Inclusione a scuola vuol dire ragionare in termini di fruizione in sicurezza degli ambienti, organizzando gli spazi in modo che siano privi di barriere fisico-architettoniche al loro godimento (corrimano, pedane, ascensori, servoscala, servizi igienici particolarmente ampi, segnalazioni visivo-tattili, protezioni all’urto etc. etc.) oppure le barriere sono anche altre, e sono dentro di noi?
Inclusione a scuola significa articolare le offerte formative, costruire percorsi didattici come abiti su misura per ciascuno, oppure è la “persona come persona” che devo vedere?
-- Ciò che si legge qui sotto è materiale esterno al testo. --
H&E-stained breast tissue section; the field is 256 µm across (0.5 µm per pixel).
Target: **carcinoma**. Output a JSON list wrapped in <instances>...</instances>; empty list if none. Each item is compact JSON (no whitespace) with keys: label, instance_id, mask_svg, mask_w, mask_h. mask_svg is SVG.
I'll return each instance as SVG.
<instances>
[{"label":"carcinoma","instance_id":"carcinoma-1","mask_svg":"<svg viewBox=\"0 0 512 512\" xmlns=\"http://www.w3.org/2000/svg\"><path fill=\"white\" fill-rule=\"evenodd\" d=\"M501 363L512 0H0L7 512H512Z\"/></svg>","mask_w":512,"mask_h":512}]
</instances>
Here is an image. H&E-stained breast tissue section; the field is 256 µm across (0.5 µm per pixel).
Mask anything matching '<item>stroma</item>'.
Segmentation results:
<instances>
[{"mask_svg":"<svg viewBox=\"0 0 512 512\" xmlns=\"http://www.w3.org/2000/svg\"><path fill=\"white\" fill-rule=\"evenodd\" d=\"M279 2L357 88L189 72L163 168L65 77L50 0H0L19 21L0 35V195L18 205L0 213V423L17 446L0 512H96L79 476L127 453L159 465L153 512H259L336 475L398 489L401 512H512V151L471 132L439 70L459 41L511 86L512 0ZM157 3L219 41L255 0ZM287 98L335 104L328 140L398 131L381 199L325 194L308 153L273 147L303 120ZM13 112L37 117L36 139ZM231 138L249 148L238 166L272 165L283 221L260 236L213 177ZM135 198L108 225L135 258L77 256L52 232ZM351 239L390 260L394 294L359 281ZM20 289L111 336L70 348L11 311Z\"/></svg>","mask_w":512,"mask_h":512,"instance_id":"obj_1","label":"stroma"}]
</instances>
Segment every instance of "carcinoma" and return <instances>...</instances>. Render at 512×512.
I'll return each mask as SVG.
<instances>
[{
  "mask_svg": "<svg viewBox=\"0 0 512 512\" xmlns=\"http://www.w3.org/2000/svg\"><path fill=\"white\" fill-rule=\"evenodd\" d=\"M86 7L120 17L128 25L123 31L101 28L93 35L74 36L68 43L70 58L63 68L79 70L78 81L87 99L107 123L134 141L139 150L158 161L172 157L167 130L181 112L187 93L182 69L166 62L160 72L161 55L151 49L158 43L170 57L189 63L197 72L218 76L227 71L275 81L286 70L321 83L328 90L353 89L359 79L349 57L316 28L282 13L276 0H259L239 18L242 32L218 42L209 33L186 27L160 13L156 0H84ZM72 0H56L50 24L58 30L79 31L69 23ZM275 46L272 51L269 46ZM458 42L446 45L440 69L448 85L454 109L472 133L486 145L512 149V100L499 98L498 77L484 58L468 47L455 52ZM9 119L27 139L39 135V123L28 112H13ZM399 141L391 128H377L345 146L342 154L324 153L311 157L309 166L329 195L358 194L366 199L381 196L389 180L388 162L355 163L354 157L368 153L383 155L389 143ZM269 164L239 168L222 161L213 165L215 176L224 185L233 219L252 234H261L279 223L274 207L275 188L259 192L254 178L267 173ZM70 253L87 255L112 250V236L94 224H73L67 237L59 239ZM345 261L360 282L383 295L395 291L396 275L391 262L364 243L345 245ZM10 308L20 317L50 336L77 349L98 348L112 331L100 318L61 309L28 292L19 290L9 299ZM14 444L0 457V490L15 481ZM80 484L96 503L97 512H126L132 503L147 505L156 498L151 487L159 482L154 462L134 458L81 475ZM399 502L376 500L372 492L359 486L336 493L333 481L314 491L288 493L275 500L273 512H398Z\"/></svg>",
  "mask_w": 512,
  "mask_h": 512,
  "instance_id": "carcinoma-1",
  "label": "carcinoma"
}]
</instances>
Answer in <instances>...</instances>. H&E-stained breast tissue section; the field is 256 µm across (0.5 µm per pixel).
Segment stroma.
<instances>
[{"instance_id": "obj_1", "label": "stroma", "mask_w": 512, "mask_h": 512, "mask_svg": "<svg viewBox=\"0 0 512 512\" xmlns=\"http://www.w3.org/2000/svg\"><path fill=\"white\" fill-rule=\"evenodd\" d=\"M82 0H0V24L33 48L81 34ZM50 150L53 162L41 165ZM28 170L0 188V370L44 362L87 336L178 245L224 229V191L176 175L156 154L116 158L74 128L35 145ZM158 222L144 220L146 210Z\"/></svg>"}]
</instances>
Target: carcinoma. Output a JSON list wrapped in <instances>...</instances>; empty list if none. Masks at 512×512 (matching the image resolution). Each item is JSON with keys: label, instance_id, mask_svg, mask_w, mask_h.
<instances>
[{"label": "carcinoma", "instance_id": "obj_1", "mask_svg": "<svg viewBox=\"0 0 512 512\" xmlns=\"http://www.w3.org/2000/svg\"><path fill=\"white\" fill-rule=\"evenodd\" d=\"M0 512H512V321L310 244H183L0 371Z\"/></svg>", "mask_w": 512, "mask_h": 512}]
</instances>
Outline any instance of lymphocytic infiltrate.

Essere inclusivi a scuola significa sentirci ospitali nei confronti della disabilità, in tutte le sue forme ed articolazioni oppure, se possibile in senso ancora più ampio, significa entrare in relazione in modo costruttivo con il funzionamento dell’altro, anche se lì per lì non lo capisco, se lì per lì mi sembra difficile, per crescere insieme?
In questo “funzionamento” riusciamo a contemplare anche il disagio comportamentale, l’aggressività (se non a tratti la violenza, a parole come a gesti come ad azioni) che sempre più spesso viviamo nella scuola, come per la strada, come sui social?